**Exercise directions**
Find every line in the records below that holds the word "class", and copy each one.

● ● ● ● ●

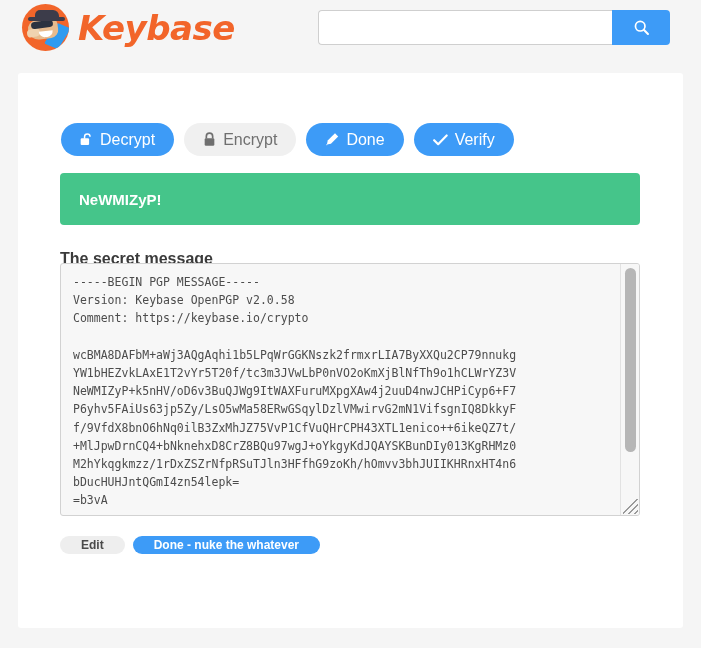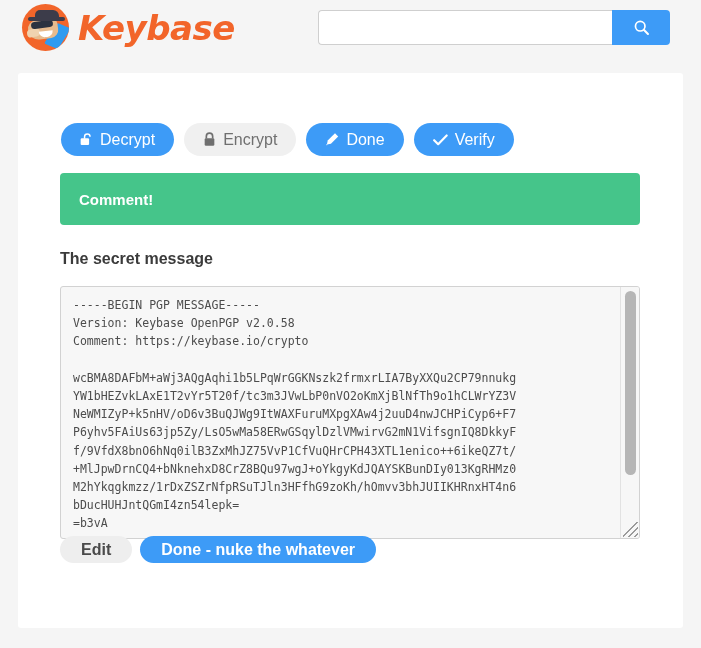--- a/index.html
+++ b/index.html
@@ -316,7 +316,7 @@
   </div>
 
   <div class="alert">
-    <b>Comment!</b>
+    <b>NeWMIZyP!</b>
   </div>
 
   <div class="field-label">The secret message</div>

● ● ● ● ●

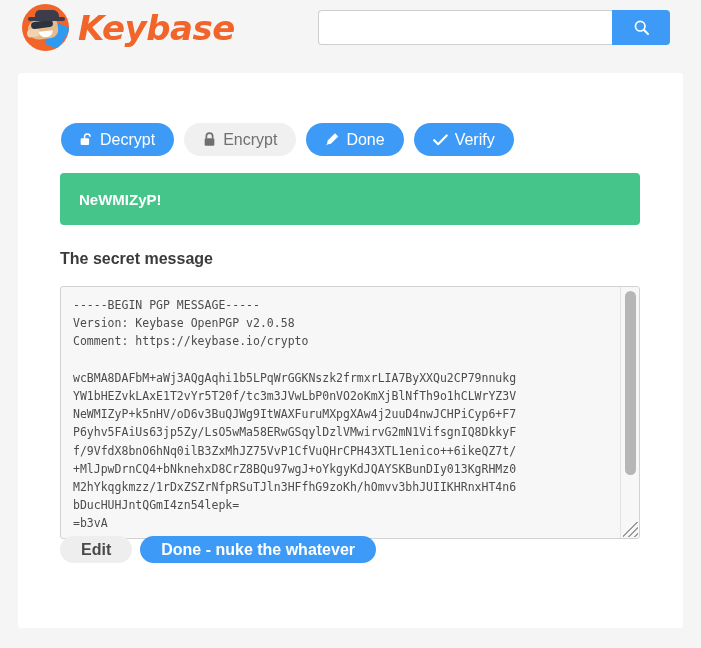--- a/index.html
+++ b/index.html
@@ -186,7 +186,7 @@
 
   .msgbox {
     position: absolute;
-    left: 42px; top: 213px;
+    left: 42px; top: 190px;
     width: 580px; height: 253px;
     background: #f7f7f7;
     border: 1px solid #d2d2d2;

● ● ● ● ●

**The answer**
   <div class="alert">
   <div class="field-label">The secret message</div>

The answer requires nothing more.